### The data

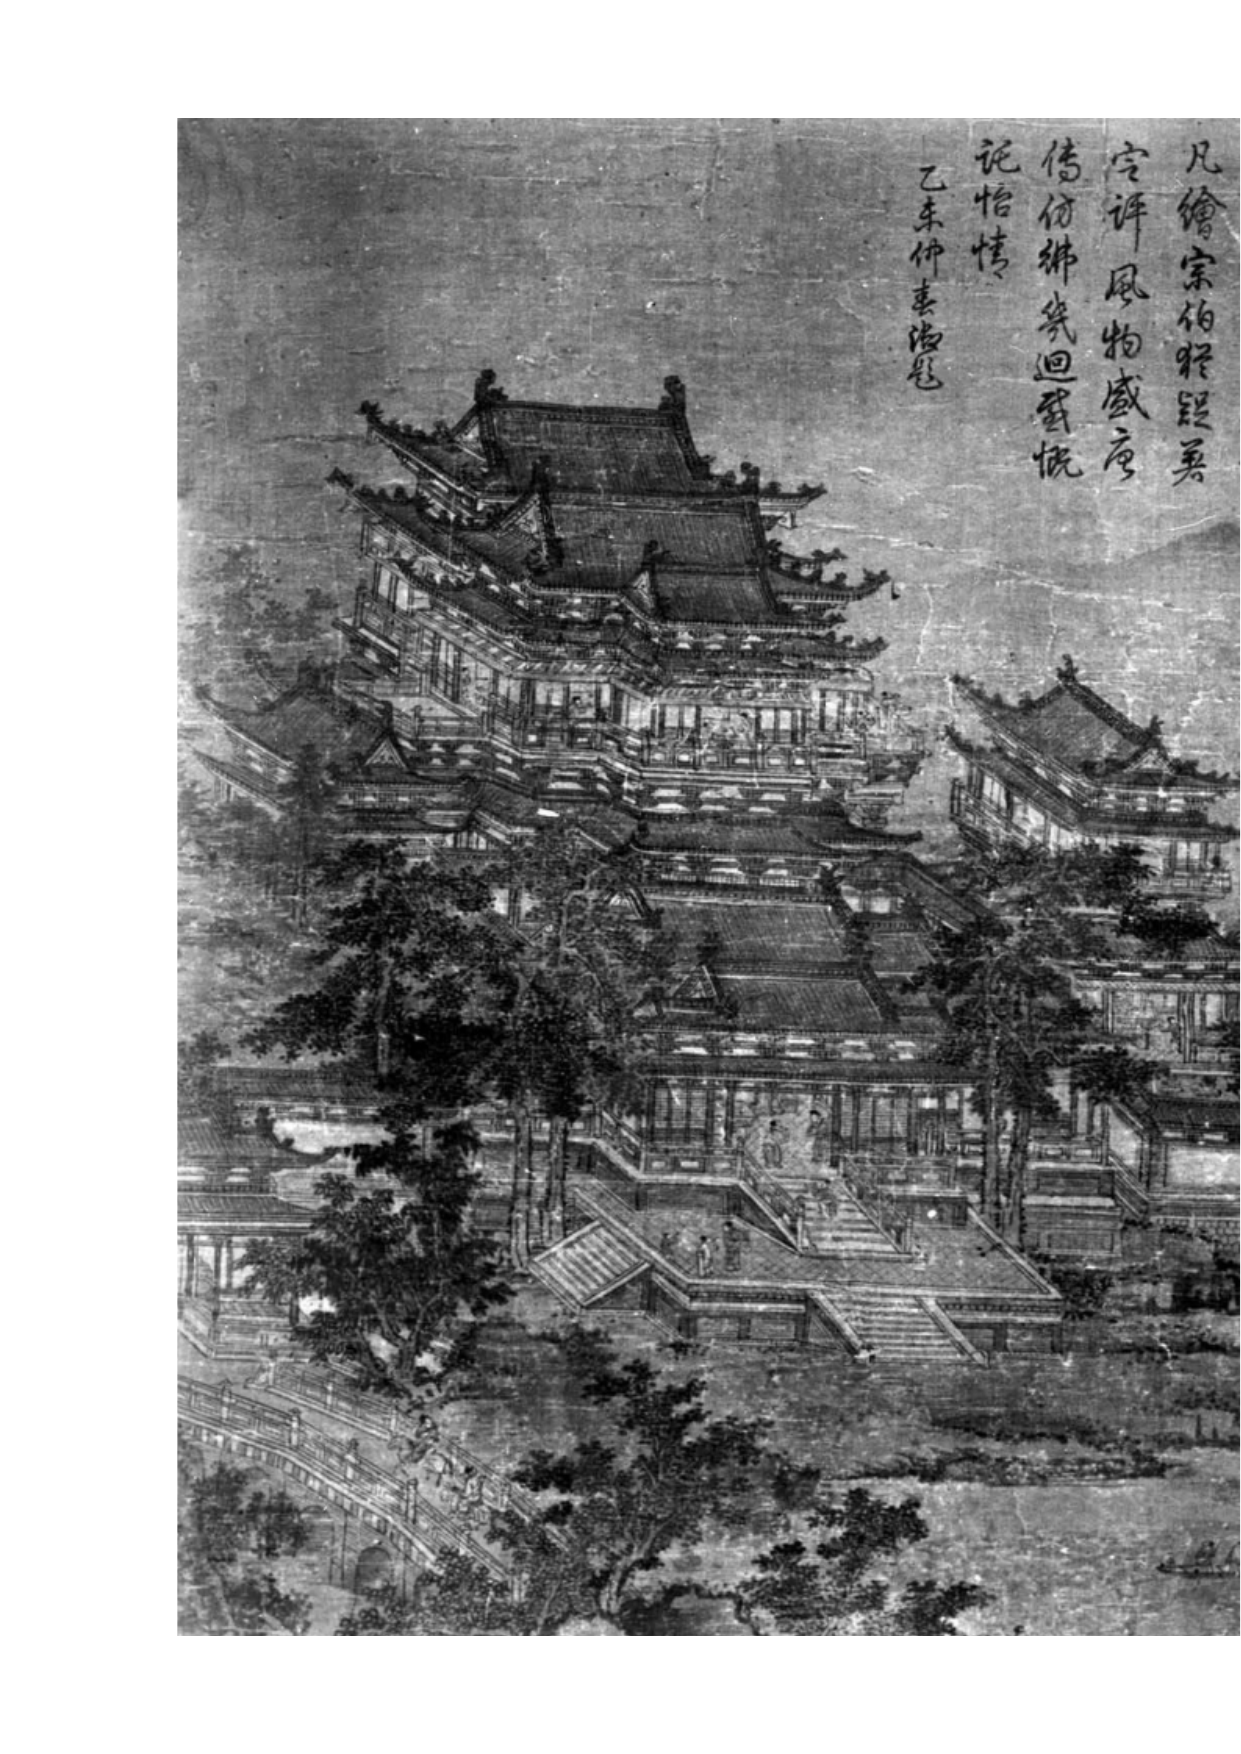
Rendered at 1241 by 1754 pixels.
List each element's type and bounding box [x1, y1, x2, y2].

picture [177, 118, 1241, 1636]
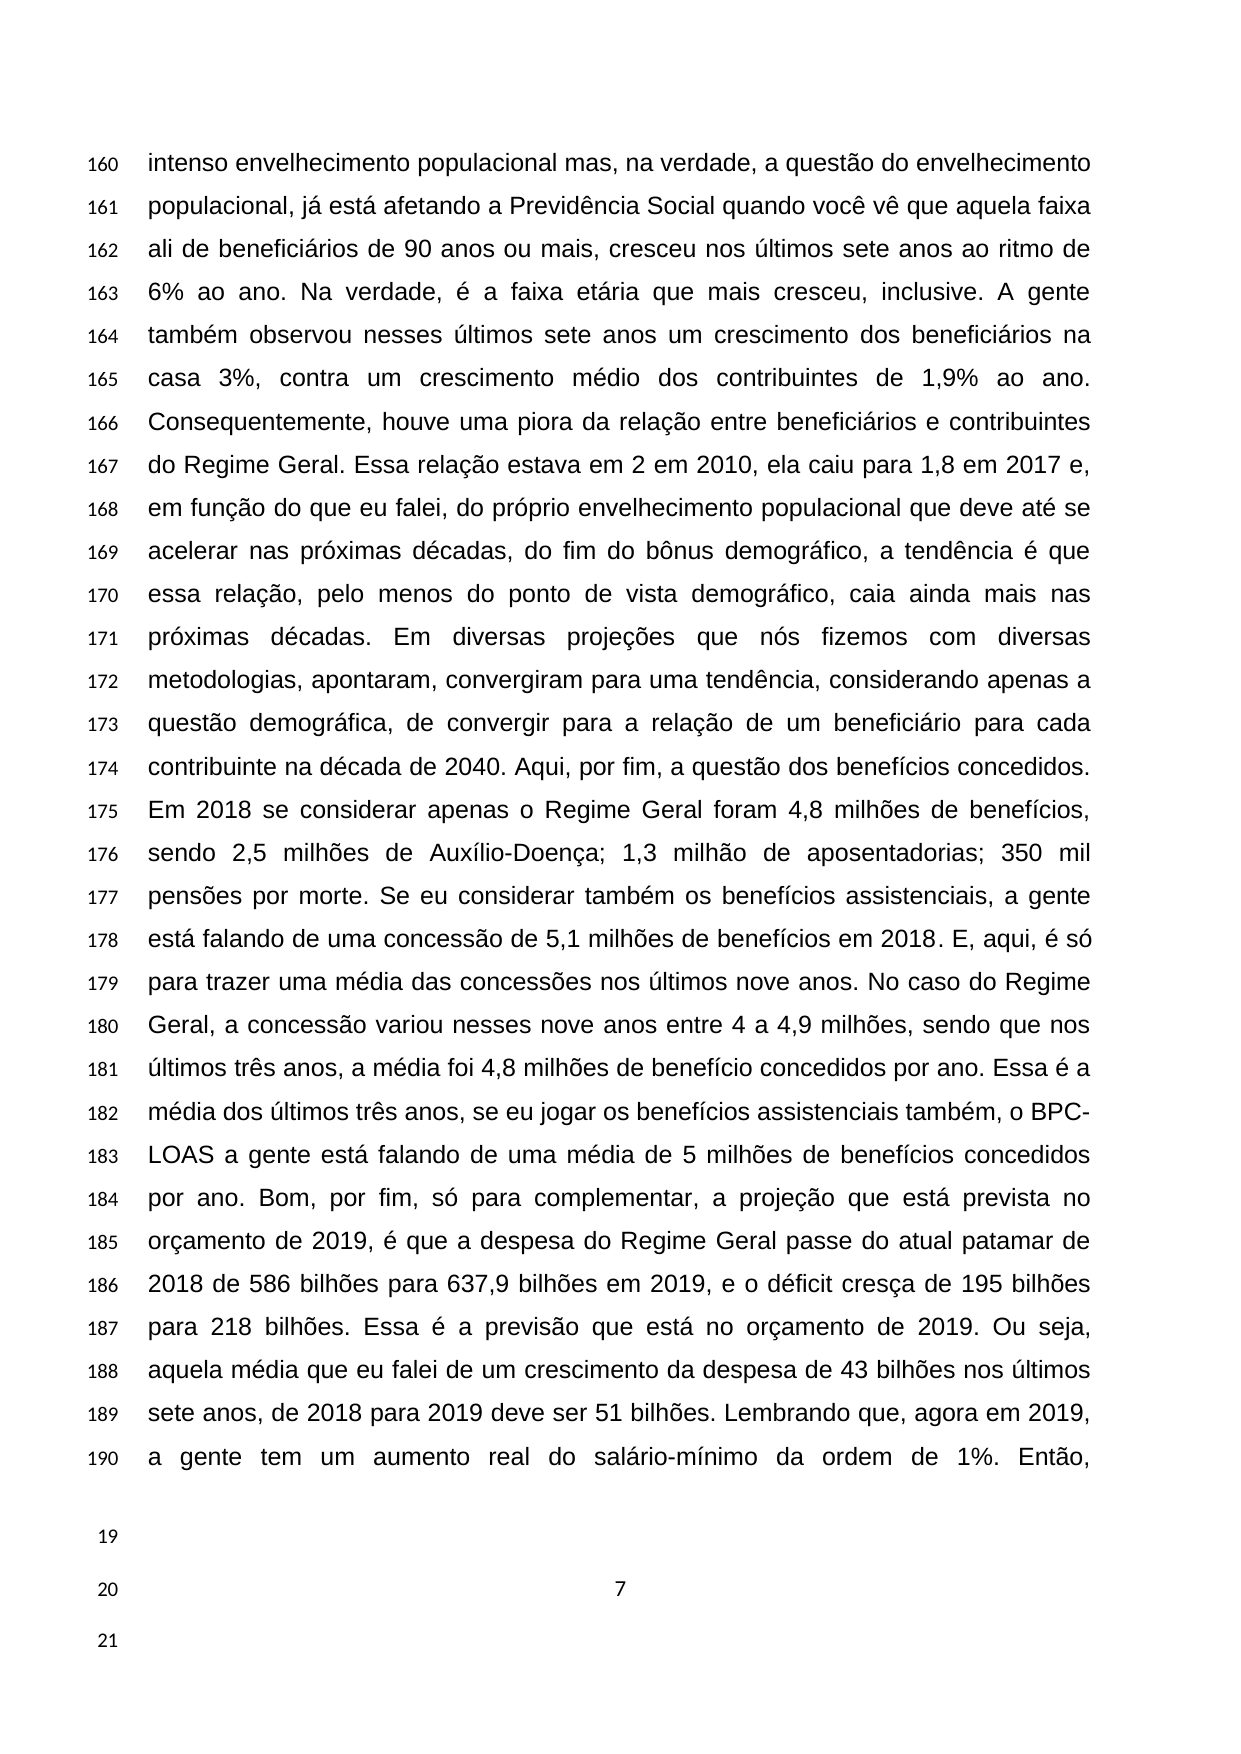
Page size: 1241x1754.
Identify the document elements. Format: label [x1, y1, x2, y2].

text [148, 148, 1092, 1470]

######

Task details: Everything in the entries above should be printed again exactly, apart from the pictures.

Task output:
Rendered at 1241 by 1754 pixels.
List each element's type and bounding box [x1, y1, x2, y2].

picture [177, 118, 1241, 1636]
Page size: 1241x1754.
Identify the document elements. Format: label [x1, y1, x2, y2].

text [148, 148, 1092, 1470]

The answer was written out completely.